Of all of them my preferred lady is Victoria Woodhull. She was born Victoria California Claflin in Homer, Licking County, Ohio. Her father, Reuben Buckman Claflin was a con man, arsonist, snake oil salesman and occasional fraudulent doctor. Her brothers, Hebern and Maldon, were printers. Victoria was closely associated during most of her life with her sister Tennessee Celeste Claflin, who was seven years younger than she. The family belonged to an impoverished branch of the Massachusetts-based Scottish American Claflin family, and were distant cousins to the philanthropist Governor William Claflin.

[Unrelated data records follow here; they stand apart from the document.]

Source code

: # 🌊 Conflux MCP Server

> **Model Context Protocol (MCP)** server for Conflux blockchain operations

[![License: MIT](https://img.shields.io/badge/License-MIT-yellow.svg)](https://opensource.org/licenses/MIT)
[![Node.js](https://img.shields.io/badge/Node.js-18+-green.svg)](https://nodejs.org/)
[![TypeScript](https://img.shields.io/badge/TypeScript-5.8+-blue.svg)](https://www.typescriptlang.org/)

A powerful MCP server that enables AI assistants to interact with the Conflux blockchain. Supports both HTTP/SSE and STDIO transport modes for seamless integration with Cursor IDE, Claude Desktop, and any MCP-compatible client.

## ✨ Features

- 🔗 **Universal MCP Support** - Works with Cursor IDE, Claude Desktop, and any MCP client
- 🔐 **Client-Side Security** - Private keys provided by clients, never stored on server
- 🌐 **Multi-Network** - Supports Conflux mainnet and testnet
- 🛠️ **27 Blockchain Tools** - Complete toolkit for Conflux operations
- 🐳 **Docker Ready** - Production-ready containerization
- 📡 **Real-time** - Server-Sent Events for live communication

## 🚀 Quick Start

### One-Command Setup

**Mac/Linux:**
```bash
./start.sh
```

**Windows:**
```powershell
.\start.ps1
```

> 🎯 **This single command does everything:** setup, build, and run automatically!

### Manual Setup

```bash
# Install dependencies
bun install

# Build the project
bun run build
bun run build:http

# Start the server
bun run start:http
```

When she was just 14, Victoria met 28-year-old Canning Woodhull (Channing, in some records), a doctor from a town outside of Rochester, New York. Woodhull practiced medicine in Ohio at a time when formal medical education and licensing were not required in that state. He met Victoria around June or July 1853 when her family consulted him to treat her for a chronic illness. Victoria married Canning Woodhull, the two filing a marriage certificate in Cleveland on November 23, 1853, when she was 15 years, two months of age. She soon learned that her new husband was an alcoholic and a womanizer, and that she would often be required to work outside the home to support the family. She and Canning had two children, Byron and Zulu (later Zula) Maude. According to one account, Byron was born with an intellectual disability in 1854, a condition Victoria believed was caused by her husband's alcoholism. Another story says his disability resulted from a fall from a window. In 1872 she started a relationship with the anarchist Benjamin Tucker, lasting for 3 years.
Woodhull's support of free love probably originated at the time of her first marriage. Women who married in the United States during the 19th century were bound into the unions, whether loveless or not, with few options to escape. Divorce, where possible, was scandalous, and women who divorced were stigmatized and often ostracized by society. Victoria Woodhull concluded women should have the choice to leave unbearable marriages, and she railed against the hypocrisy of tacitly tolerating married men who had mistresses and engaged in other sexual dalliances. Victoria believed in monogamous relationships, although she did state she had the right also to love someone else "exclusively" if she desired. She said: 
"To woman, by nature, belongs the right of sexual determination. When the instinct is aroused in her, then and then only should commerce follow. When woman rises from sexual slavery to sexual freedom, into the ownership and control of her sexual organs, and man is obliged to respect this freedom, then will this instinct become pure and holy; then will woman be raised from the iniquity and morbidness in which she now wallows for existence, and the intensity and glory of her creative functions be increased a hundred-fold."

She was some lady. Victoria Woodhull struck out for change and many of the reforms and ideals espoused by her for the common working class against the corrupt rich business elite, though extremely controversial in her time,  have been implemented and are now taken for granted. With a snake oil salesman for a father and coming from Licking County, how more down to earth can you get. She should have been President and no doubt had she been about today, she would have been.